Fort heureusement, les Frères du Niger, un orchestre moderne animé par de talentueux artistes a tenu le public en haleine pendant près d’une heure, un temps assez long mais qui était nécessaire. Deux grosses vedettes de la musique traditionnelle ont posé un fâcheux lapin au festivaliers : Bamogo de Nobéré et Abibou Sawadogo. Très embarrassé, l’animateur Kambou Namwinkouma a usé de toutes les ficelles pour gagner du temps, espérant que les deux artistes arriveraient au bon moment. Le public, qui était venu très nombreux, commençait à s’impatienter.

Aux environs de 23h, la nouvelle finit par tomber : les deux artistes cités ne sont pas là. Ils ont préféré aller prester à ailleurs, dans la salle polyvalente où se tenait une rencontre entre les forces vives de la région et le président du Faso, Roch Kaboré, arrivé dans la soirée. Pis, le premier s’est permis d’aller animer une autre soirée avant de rappliquer Place de la nation où il était programmé depuis plusieurs mois.

────────────────────────────────────────

_EXERCICE:_ Recopiez à l'identique le passage du texte sur le festival qui va de « Aux environs de » jusqu'à « depuis plusieurs mois. ». Les items qui suivent n'interviennent pas dans ce travail.

────────────────────────────────────────

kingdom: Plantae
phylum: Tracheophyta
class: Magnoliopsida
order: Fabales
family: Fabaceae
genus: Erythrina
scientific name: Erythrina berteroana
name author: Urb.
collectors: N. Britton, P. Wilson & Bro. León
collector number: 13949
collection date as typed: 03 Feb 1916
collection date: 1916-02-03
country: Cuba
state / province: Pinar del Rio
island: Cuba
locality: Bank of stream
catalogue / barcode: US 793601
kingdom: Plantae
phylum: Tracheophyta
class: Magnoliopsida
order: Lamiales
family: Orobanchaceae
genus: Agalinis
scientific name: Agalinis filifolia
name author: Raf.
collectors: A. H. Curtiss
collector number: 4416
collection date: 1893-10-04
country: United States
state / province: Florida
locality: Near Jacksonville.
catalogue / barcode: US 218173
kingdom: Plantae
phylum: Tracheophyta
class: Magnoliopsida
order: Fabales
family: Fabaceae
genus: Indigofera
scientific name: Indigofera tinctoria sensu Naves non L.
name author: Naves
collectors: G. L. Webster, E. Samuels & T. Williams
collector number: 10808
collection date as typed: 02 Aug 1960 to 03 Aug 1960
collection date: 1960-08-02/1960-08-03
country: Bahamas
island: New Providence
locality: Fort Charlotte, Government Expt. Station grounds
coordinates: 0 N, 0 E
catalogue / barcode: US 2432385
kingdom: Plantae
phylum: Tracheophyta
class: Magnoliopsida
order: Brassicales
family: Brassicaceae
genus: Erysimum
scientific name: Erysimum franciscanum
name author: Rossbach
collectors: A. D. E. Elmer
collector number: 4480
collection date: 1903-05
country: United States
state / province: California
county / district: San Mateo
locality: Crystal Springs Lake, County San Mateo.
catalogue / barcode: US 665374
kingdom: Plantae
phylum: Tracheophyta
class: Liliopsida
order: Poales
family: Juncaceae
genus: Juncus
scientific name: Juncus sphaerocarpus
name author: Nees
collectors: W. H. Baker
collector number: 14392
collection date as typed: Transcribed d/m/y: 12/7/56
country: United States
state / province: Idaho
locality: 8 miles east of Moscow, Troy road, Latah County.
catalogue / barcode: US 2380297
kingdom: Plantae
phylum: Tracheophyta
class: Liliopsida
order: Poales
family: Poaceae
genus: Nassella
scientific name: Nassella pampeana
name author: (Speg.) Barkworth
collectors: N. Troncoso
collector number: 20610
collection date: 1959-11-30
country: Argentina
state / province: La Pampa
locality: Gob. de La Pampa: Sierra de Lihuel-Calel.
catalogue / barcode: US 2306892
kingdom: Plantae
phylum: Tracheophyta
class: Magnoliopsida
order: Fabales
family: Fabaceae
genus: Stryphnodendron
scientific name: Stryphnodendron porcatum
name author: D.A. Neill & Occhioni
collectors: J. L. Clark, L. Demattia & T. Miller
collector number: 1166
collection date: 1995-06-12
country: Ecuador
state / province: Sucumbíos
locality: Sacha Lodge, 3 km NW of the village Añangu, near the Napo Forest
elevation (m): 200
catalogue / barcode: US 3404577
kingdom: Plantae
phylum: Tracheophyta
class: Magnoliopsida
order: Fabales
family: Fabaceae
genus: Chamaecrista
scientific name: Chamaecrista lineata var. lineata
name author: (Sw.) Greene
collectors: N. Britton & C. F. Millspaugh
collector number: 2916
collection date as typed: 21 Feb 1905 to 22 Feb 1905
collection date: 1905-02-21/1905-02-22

────────────────────────────────────────

_TÂCHE ACCOMPLIE:_
Aux environs de 23h, la nouvelle finit par tomber : les deux artistes cités ne sont pas là. Ils ont préféré aller prester à ailleurs, dans la salle polyvalente où se tenait une rencontre entre les forces vives de la région et le président du Faso, Roch Kaboré, arrivé dans la soirée. Pis, le premier s’est permis d’aller animer une autre soirée avant de rappliquer Place de la nation où il était programmé depuis plusieurs mois.